An output-stationary systolic-array TPU running on a Digilent Arty A7-35T FPGA. The NxN array multiplies signed int8 matrices on a 2N-1-cycle diagonal wavefront. A Python host tiles arbitrary-size matmuls over the fixed hardware tile via UART.
pip install -r requirements.txt # numpy, cocotb, pyserial
make test # run all three test suites
make test-sa # systolic array unit tests
make test-tpu # tpu_top integration tests
make test-tiling # arbitrary-size tiling tests| Item | Value |
|---|---|
| Board | Digilent Arty A7-35T |
| FPGA | Artix-7 xc7a35ticsg324-1L |
| Toolchain | Vivado 2024.2 |
| Host link | USB-UART 115200 8N1, /dev/ttyUSB1 |
make build-fpga # synth + impl -> build/uart_matmul.bit
make program-fpga # load over JTAG (volatile)

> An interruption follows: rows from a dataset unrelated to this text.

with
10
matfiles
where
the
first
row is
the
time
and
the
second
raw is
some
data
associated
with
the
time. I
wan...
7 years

make flash-fpga # write to QSPI flash (persists across power cycles)
make fpga-selftest # compare FPGA matmuls against numpy
make fpga-mnist # MNIST digit inference on the FPGA (ASCII output)

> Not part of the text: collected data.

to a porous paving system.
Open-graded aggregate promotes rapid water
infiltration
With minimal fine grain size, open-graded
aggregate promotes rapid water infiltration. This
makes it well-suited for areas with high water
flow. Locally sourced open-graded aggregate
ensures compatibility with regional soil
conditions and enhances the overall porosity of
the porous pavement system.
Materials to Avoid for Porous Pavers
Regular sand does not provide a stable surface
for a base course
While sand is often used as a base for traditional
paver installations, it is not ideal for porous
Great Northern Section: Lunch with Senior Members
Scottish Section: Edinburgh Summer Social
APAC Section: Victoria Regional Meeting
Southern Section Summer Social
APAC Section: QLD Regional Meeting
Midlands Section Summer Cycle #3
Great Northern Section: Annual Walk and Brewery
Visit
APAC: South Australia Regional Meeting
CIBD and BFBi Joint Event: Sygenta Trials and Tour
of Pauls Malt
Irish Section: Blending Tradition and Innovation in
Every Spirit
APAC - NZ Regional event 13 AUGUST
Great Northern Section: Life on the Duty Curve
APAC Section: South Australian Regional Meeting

make fpga-draw # draw a digit with the mouse, classified live on FPGAOverride port or Vivado path if needed:
PORT=/dev/ttyUSB0 make fpga-selftest
VIVADO=/opt/Xilinx/Vivado/2024.2/bin/vivado make build-fpga| Direction | Bytes | Layout |
|---|---|---|
| Host -> FPGA | 57 | 0xA5 sync + 7 A-slices x 4 B + 7 B-slices x 4 B (little-endian, lane0 = bits[7:0]) |
| FPGA -> Host | 64 | 16 result words x 4 B, row-major C[0][0]..C[3][3], signed |
arty-tpu/
|-- rtl/
| |-- pe.v Multiply-accumulate processing element
| |-- systolic_array.v NxN PE grid
| |-- bram.v Register file (sync write, async read)
| |-- tpu_controller.v FSM: IDLE->CLEAR->STREAM->FLUSH->WRITE->DONE
| |-- tpu_top.v Core: BRAM + array + controller
| |-- uart_rx.v 8N1 UART receiver
| |-- uart_tx.v 8N1 UART transmitter
| `-- uart_matmul.v FPGA top - UART shell wrapping tpu_top
|-- tiling/
| |-- skew.py Skew/pack helpers (shared by sim and hardware)
| |-- tpu_driver.py Cocotb async driver
| `-- tiling_engine.py Software tiler for arbitrary-shape matmuls
|-- host/
| |-- tpu_uart.py Serial driver + tiling + numpy self-test
| |-- mnist_fpga.py MNIST inference on the FPGA
| `-- mnist_draw.py Draw-a-digit GUI, classified live on the FPGA
|-- constr/
| `-- arty_a35t.xdc Pin constraints
|-- scripts/
| |-- build_arty.tcl Vivado build
| |-- program_arty.tcl JTAG program
| `-- flash_arty.tcl QSPI flash
|-- tests/
| |-- test_systolic_array.py
| |-- test_tpu.py
| `-- test_tiling.py
`-- docs/
`-- architecture.md
| Parameter | Default | Description |
|---|---|---|
N |
4 | Array dimension (NxN PEs) |
DATA_WIDTH |
8 | Input width in bits (signed) |
ACC_WIDTH |
32 | Accumulator width in bits |
The controller (tpu_controller.v) runs one tile through five FSM phases:
| Phase | Cycles | What happens |
|---|---|---|
CLEAR |
1 |
Zero the PE accumulators |
STREAM |
2N-1 |
Feed the diagonal-skewed input slices (the wavefront) |
FLUSH |
N |
Drain the pipeline so the last input reaches the far corner PE |
WRITE |
N^2 |
Copy the N² results out to BRAM_C, one word per cycle |
DONE |
1 |
Single-cycle done pulse |
| Total | N^2 + 3N + 1 |
29 cycles at N=4 |
The WRITE phase (N^2) dominates: the array finishes computing well before the serial result drain completes.